## begin

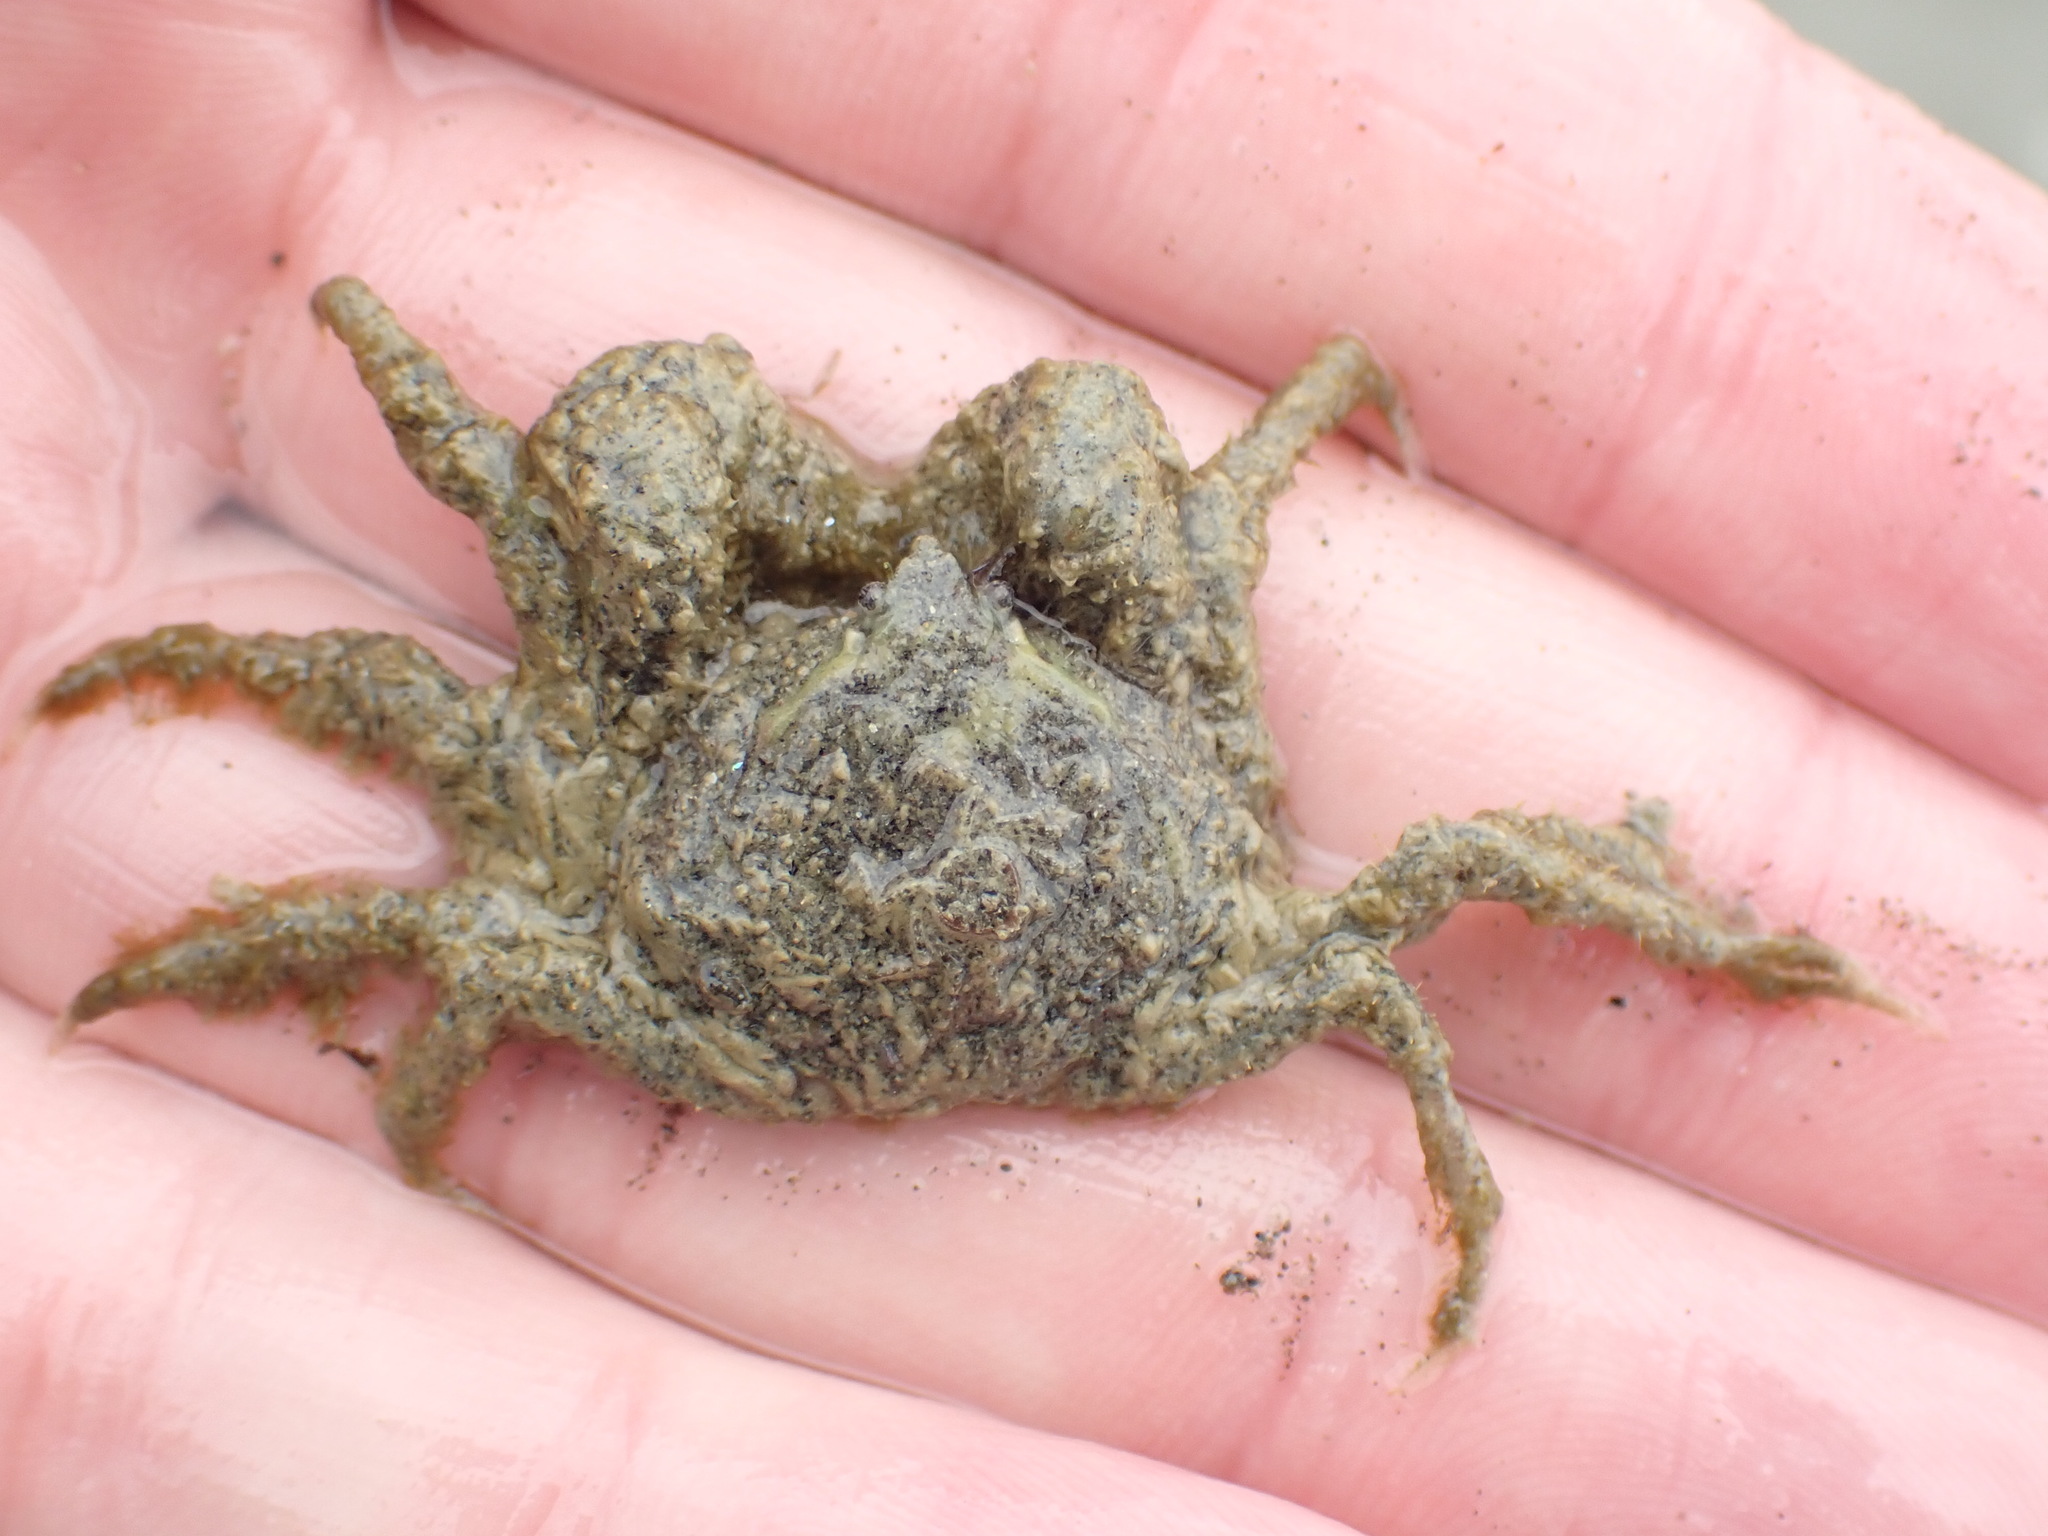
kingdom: Animalia
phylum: Arthropoda
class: Malacostraca
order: Decapoda
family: Hymenosomatidae
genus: Halicarcinus
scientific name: Halicarcinus whitei
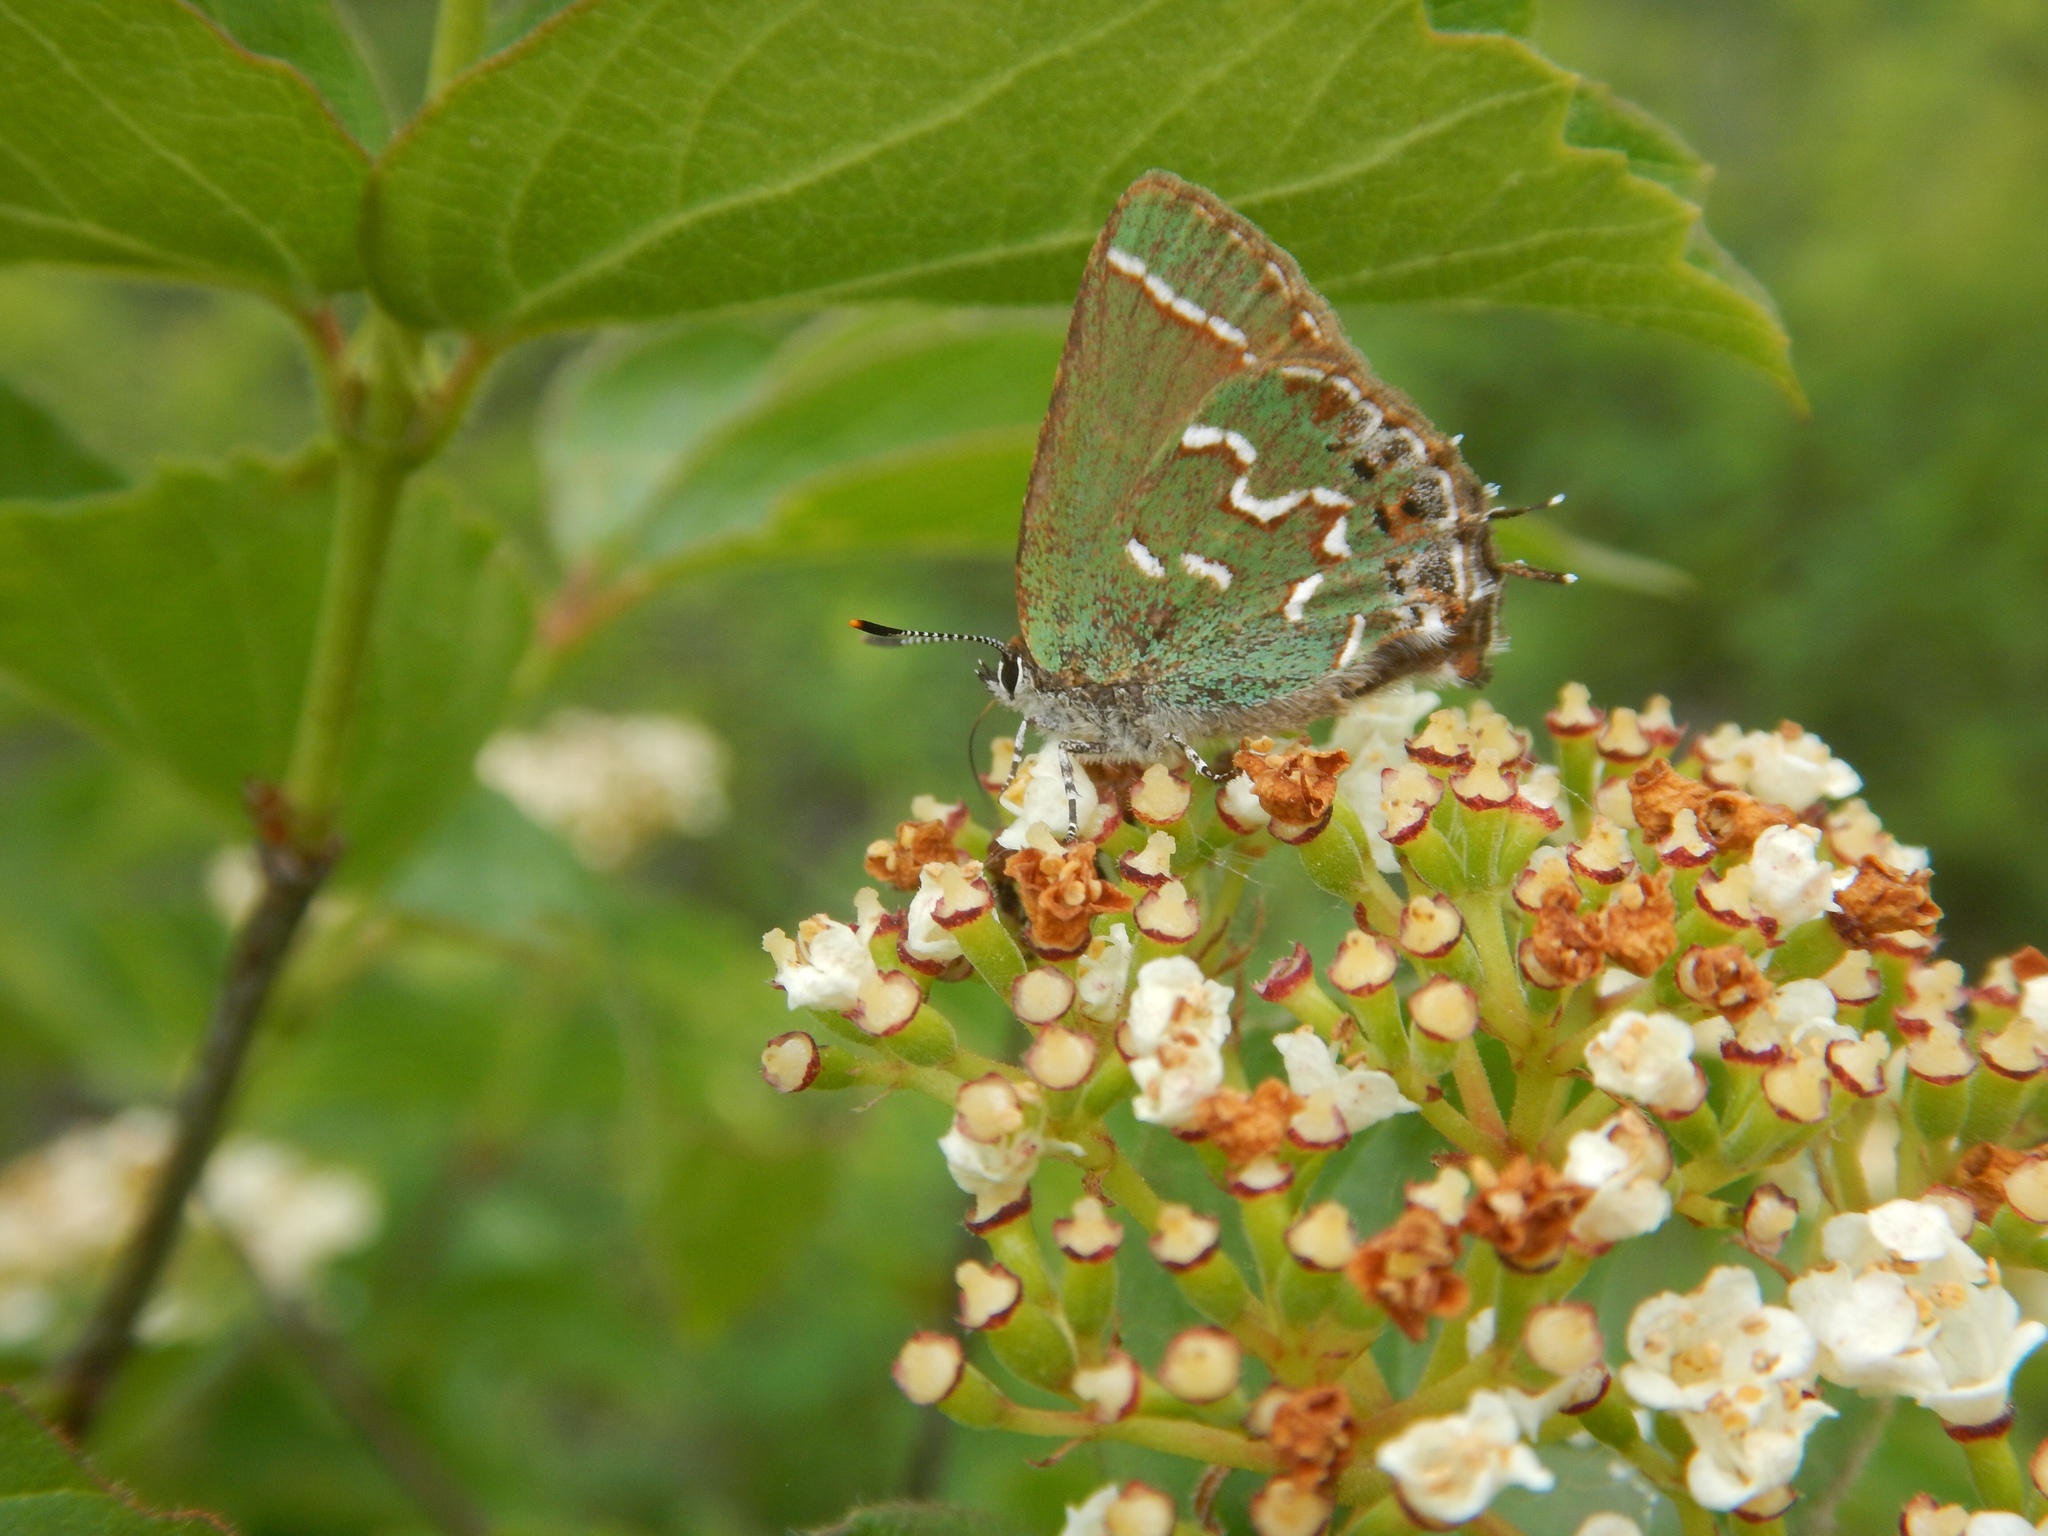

## end

● **STATED TASK**: Rewrite the lines beginning with the one that contains "phylum: Arthropoda" and continuing through the last line, replacing "scientific name" with "species name" and keeping everything else the same. Leave the pictures out.

● **COMPLETE ANSWER**:
phylum: Arthropoda
class: Malacostraca
order: Decapoda
family: Hymenosomatidae
genus: Halicarcinus
species name: Halicarcinus whitei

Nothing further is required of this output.